Очень осторожно он раздвинул высокую траву. И увидел совершенно отчетливые следы ног. Кем бы ни был убийца, он оставил на мягкой земле три… четыре… пять следов. Возможно, он оглядывался, не в силах отвести глаза от того, что оставалось позади него, и не заметил, что бежит не по тропинке. Но он определенно бежал, в этом не было никаких сомнений. Пятки не оставили следов, зато мысы глубоко впечатались в рыхлую почву, как будто человек отталкивался от земли изо всех сил.

Жосс внимательно осмотрел следы.

И постепенно разрозненные части головоломки начали соединяться в цельную картину.

Он встал и пошел к аббатисе, махнув рукой Савлу: теперь брат мог подойти к ним. Пусть сколько угодно людей месят здесь землю – лишь бы они не затоптали следы, найденные Жоссом на берегу пруда. По крайней мере, до тех пор, пока он не придумает способ запечатлеть их форму.

Элевайз поднималась по склону к аббатству позади Жосса и Савла, которые тащили Элверу на носилках. Казалось, ни для того, ни для другого их печальная ноша не была слишком тяжелой. «Может, это те же носилки, на которых принесли Гуннору?» – рассеянно думала Элевайз. Мужчины – Савл держал носилки возле головы Элверы, Жосс возле ног – были погружены в горестные размышления.

Они миновали ворота. Брат Савл повернулся к Элевайз.

– В больницу, аббатиса?

Она кивнула.

– Да, в больницу. Но подождите, Савл, я спрошу сестру Евфимию, где именно мы положим ее.

Аббатиса обогнала мужчин, и тут же сестра Евфимия вышла ей навстречу. Энергичным кивком – Элевайз хорошо знала, что Евфимия всегда справлялась с горем, прибегая к нарочито показной деловитости, – сестра показала на крохотную боковую нишу, не более чем углубление в стене, отгороженное занавесками.

– Туда, пожалуйста, – распорядилась она.

В этой же нише сестра Евфимия обряжала Гуннору.

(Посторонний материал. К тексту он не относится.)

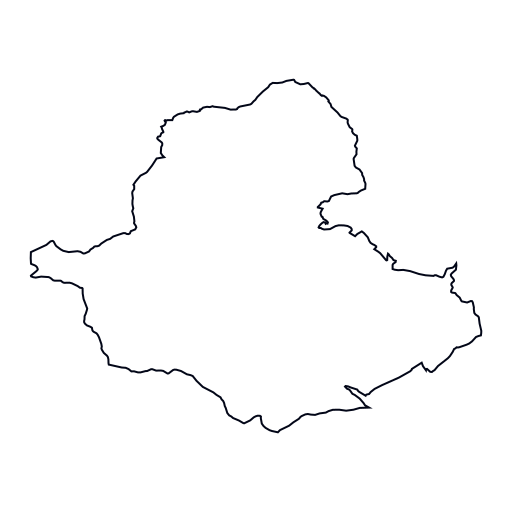 Provita De Jos, Prahova, Romania
{"feature_id": "2599482B19727908456593", "entity_name": "Provita De Jos", "entity_type": "district", "adm_level": 2, "iso_a3": "ROU", "parent_name": "Romania", "parent_adm1": "Prahova", "projection": "natural_earth1", "projection_center": [25.674, 45.11], "detail": "fine", "context": "isolated", "style": "outline", "palette": "ink", "viewbox_px": 512, "rotation_deg": 0, "n_neighbors": 0, "source": "geoboundaries", "source_scale": "gbopen_adm2", "svg_char_len": 6029}
<svg xmlns="http://www.w3.org/2000/svg" viewBox="0 0 512 512"><path d="M277.9,432.3L280.0,430.1L289.1,425.7L293.4,422.3L298.9,418.8L300.5,416.9L301.6,416.1L305.3,414.4L307.8,414.0L310.9,414.6L315.1,414.9L319.7,413.4L325.8,412.6L328.6,411.1L332.8,409.8L339.1,409.7L346.2,410.7L353.5,409.7L359.8,407.9L369.1,407.6L365.0,405.3L363.6,403.1L359.7,398.6L354.7,394.9L352.4,393.8L350.0,390.4L348.9,389.4L347.1,388.8L345.0,386.6L345.6,386.0L348.1,386.4L350.8,387.5L357.3,389.6L357.9,390.7L359.1,391.8L365.6,395.7L365.8,395.2L366.4,394.6L369.1,394.0L370.7,392.0L374.6,388.9L382.3,385.0L398.9,377.6L410.3,371.2L411.8,369.6L411.9,368.9L421.7,362.7L423.0,366.2L425.9,370.2L426.0,369.1L427.0,368.9L430.2,371.8L431.9,372.0L433.2,370.9L434.5,370.2L438.0,366.0L447.8,358.3L449.9,356.1L452.7,351.9L454.1,349.0L455.4,348.4L456.6,347.3L457.9,347.5L459.4,347.2L466.6,344.7L469.2,343.5L472.0,341.4L476.0,337.0L478.5,336.0L480.9,335.4L481.2,333.3L481.3,330.9L479.6,323.6L478.8,317.3L478.1,316.3L475.5,314.5L474.3,312.9L473.8,309.0L473.9,307.4L472.8,302.5L472.1,301.2L470.9,301.0L467.1,302.5L461.9,301.4L461.3,300.8L459.7,297.6L456.7,295.1L455.4,293.2L455.0,293.0L452.0,292.6L451.1,291.9L451.2,290.4L452.7,287.7L452.7,287.3L451.3,284.9L451.3,284.0L451.8,283.0L453.9,281.1L454.0,280.2L453.4,278.9L451.2,276.3L450.8,274.9L451.5,273.6L455.9,269.7L456.4,265.4L456.2,263.5L454.1,266.5L452.6,267.7L447.2,268.7L446.0,270.7L444.8,274.1L443.4,276.8L442.1,277.4L439.4,276.7L436.0,275.2L434.5,275.3L433.6,275.9L425.6,275.3L419.0,274.0L410.1,271.1L403.3,269.9L398.1,270.2L394.6,269.7L392.6,269.0L392.6,264.9L393.2,263.8L395.6,262.1L395.8,260.8L393.5,260.1L392.0,257.9L389.7,256.0L388.9,254.5L388.0,253.7L387.3,256.6L387.2,260.1L386.7,260.4L386.1,260.2L380.2,253.2L378.4,251.8L374.3,249.2L376.2,247.2L376.2,246.3L374.4,245.0L372.6,244.2L370.6,242.9L369.3,241.0L367.8,237.3L363.9,233.0L361.8,231.4L357.3,234.0L355.1,236.2L349.6,232.9L349.5,232.6L351.7,230.4L351.7,229.1L350.7,227.6L347.6,226.0L343.8,225.4L338.8,225.3L335.5,226.1L330.0,229.1L324.1,229.5L322.0,228.8L320.8,228.0L319.2,228.0L318.6,227.4L319.3,225.9L320.4,224.6L321.9,223.2L323.5,222.1L325.1,222.5L325.7,223.8L326.5,223.3L327.5,223.6L327.9,222.4L327.2,221.5L325.8,220.3L323.3,218.9L322.5,216.9L321.7,216.7L320.6,214.1L320.5,213.1L320.9,211.8L322.6,208.7L317.8,207.5L317.8,207.0L320.6,204.3L320.9,203.2L321.4,202.6L322.6,202.4L324.2,201.2L327.4,201.5L328.9,201.0L331.1,196.5L334.3,195.1L342.2,193.3L347.5,194.2L351.3,193.5L356.6,193.3L357.7,193.0L358.7,192.0L361.0,190.5L365.2,188.8L365.5,183.9L365.2,182.8L364.1,180.6L364.1,179.1L363.5,177.2L362.2,174.9L362.1,173.1L359.5,169.5L355.9,167.5L354.6,165.8L353.6,158.9L353.9,158.0L356.5,154.3L356.4,151.7L356.8,148.4L355.2,146.6L354.9,145.7L357.3,140.7L357.3,139.3L356.8,135.7L354.8,134.8L353.0,133.2L352.1,131.4L352.4,129.8L352.2,129.1L349.7,127.2L347.9,123.6L347.6,122.3L347.8,120.1L347.6,119.6L346.3,118.6L341.5,116.9L340.3,116.0L337.5,112.5L331.4,106.9L330.6,104.1L328.4,101.5L328.8,100.9L328.6,100.2L326.2,97.4L324.0,95.9L322.2,95.4L321.9,95.8L320.8,95.1L319.4,93.3L319.1,93.3L315.9,90.3L315.2,89.3L313.9,88.6L313.9,88.2L312.6,87.5L308.6,83.3L308.0,83.0L303.8,84.0L300.3,84.3L295.3,82.0L294.1,79.9L293.5,79.7L286.4,80.9L282.3,82.5L277.2,83.1L272.7,82.9L269.9,84.6L268.2,87.2L262.9,91.5L257.3,97.0L255.3,99.9L253.6,101.3L251.4,103.8L250.1,104.5L240.2,106.5L238.6,107.2L237.3,108.4L237.1,109.0L236.0,109.5L230.5,109.6L224.9,107.9L213.8,106.7L212.6,106.2L209.9,107.1L207.0,106.8L203.1,107.6L201.3,109.2L200.0,109.5L199.8,110.0L200.1,110.6L199.7,111.0L196.9,111.9L192.9,111.2L191.6,111.4L189.2,112.4L187.3,111.5L186.5,111.5L185.7,112.1L184.3,112.5L183.8,113.2L180.2,113.6L177.7,114.4L173.9,116.8L173.2,117.8L172.3,120.1L167.6,120.1L166.7,120.5L165.1,120.1L164.6,120.6L165.0,121.5L165.7,122.0L165.8,122.5L164.9,124.8L163.3,125.9L161.2,126.7L161.8,127.8L162.0,128.9L163.3,131.6L163.3,132.3L161.9,132.9L161.2,133.5L160.2,136.2L158.0,136.7L157.2,138.1L157.5,138.9L158.5,139.9L161.6,142.3L162.1,143.0L162.3,143.7L162.2,145.2L161.2,147.0L160.8,153.0L162.3,155.3L164.2,157.2L156.6,158.5L152.0,165.6L147.1,171.9L146.0,172.8L140.5,175.6L135.6,181.5L133.4,184.8L134.2,185.8L134.2,189.1L132.5,191.5L132.2,193.1L132.9,198.3L132.5,200.5L132.4,204.0L132.8,206.3L133.3,208.3L132.2,211.2L133.9,216.7L134.4,221.3L134.1,222.4L134.1,223.4L135.8,225.8L136.3,227.3L135.2,229.4L130.8,231.2L129.9,233.4L128.6,234.1L126.9,234.0L125.1,233.1L123.4,233.1L113.2,236.5L110.1,238.9L106.9,239.9L101.2,243.6L99.2,245.6L97.6,246.2L95.4,246.3L94.3,246.6L93.1,247.9L90.5,249.5L89.0,251.5L84.8,253.4L83.3,253.5L80.5,251.8L77.5,251.2L68.7,252.1L63.2,250.8L60.7,249.4L56.3,246.1L55.3,244.7L53.8,241.8L53.1,241.1L52.4,240.9L50.5,241.4L46.4,244.9L30.9,252.1L30.7,258.2L31.0,263.6L31.1,263.9L34.7,265.3L36.1,266.2L37.0,267.2L37.8,269.2L37.4,270.1L36.2,271.3L31.3,275.3L30.9,275.7L31.1,276.4L33.2,277.2L35.7,277.6L41.2,276.6L48.7,277.1L50.5,278.0L53.2,280.3L54.9,280.7L60.5,280.7L61.1,280.9L62.6,282.2L64.1,282.8L69.5,282.7L71.9,283.3L77.7,286.1L79.9,287.7L82.2,288.0L82.6,288.5L82.7,293.6L83.6,299.1L87.2,308.5L86.9,310.0L85.7,313.8L84.6,316.1L84.5,319.3L84.1,321.1L84.2,322.4L85.0,323.7L86.9,325.4L90.2,326.7L91.9,327.7L92.4,330.3L92.9,331.1L93.7,331.8L96.5,333.3L97.7,334.8L99.0,337.3L101.3,343.8L101.8,346.5L101.4,348.4L101.9,349.8L103.8,352.9L107.0,355.7L107.9,357.1L108.4,359.4L108.5,363.2L108.8,364.6L121.7,367.5L125.7,367.8L128.6,369.1L131.4,371.4L134.0,371.3L138.0,372.4L140.5,372.4L145.5,371.1L147.2,371.0L151.1,369.2L152.3,369.2L156.1,370.6L160.8,370.5L163.2,370.9L167.5,373.5L168.6,373.4L173.1,370.0L174.5,369.6L176.3,369.7L181.0,371.0L186.9,374.3L190.5,375.1L192.7,376.0L196.5,380.8L202.8,386.9L213.4,392.4L216.5,394.9L220.5,397.3L221.6,399.4L223.2,401.0L224.1,403.0L224.8,406.1L225.7,407.9L227.3,413.0L229.2,415.4L231.3,416.5L233.0,418.0L238.9,420.5L243.3,423.1L244.2,423.3L250.2,420.4L253.8,417.3L255.7,416.3L257.7,415.7L259.9,415.8L260.9,416.5L260.8,418.1L261.8,423.6L263.5,426.0L265.6,427.9L269.6,430.2L271.9,431.0L277.9,432.3Z" fill="none" stroke="#020617" stroke-width="2"/></svg>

Мужчины внесли тело Элверы и положили на узкую лежанку. Они уже повернулись, чтобы уйти, когда Элевайз сняла с трупа тунику Жосса и молча вернула ему. Несколько мгновений Жосс внимательно смотрел на аббатису, но она не смогла прочитать выражение его лица. Затем, со своим обычным коротким поклоном, Жосс вышел.

«Я не заслужила его почтения, – подумала Элевайз. – Во всяком случае, сегодня утром – уж точно».

В ней все еще гнездилось сильное чувство вины. Аббатиса испытывала острую необходимость выполнить какую-нибудь неприятную работу, заставить себя, милости ради, сделать что-нибудь такое, что она ненавидела.

Глубоко вздохнув, она обратилась к Евфимии:

– Несправедливо, сестра, что вы одна должны нести это бремя – обряжать еще одну юную жертву. Если разрешите, я помогу вам.

Распахнутые глаза сестры Евфимии выдали ее изумление.

– О, аббатиса, но ведь вы… – Евфимия внезапно умолкла.

Она не привыкла подвергать сомнению слова настоятельницы, хотя и знала о брезгливости Элевайз.

– Очень хорошо, – наконец сказала она. – Сначала нужно снять с несчастной девочки одежду – она вся мокрая почти до пояса. Для похорон мы наденем на нее сухую.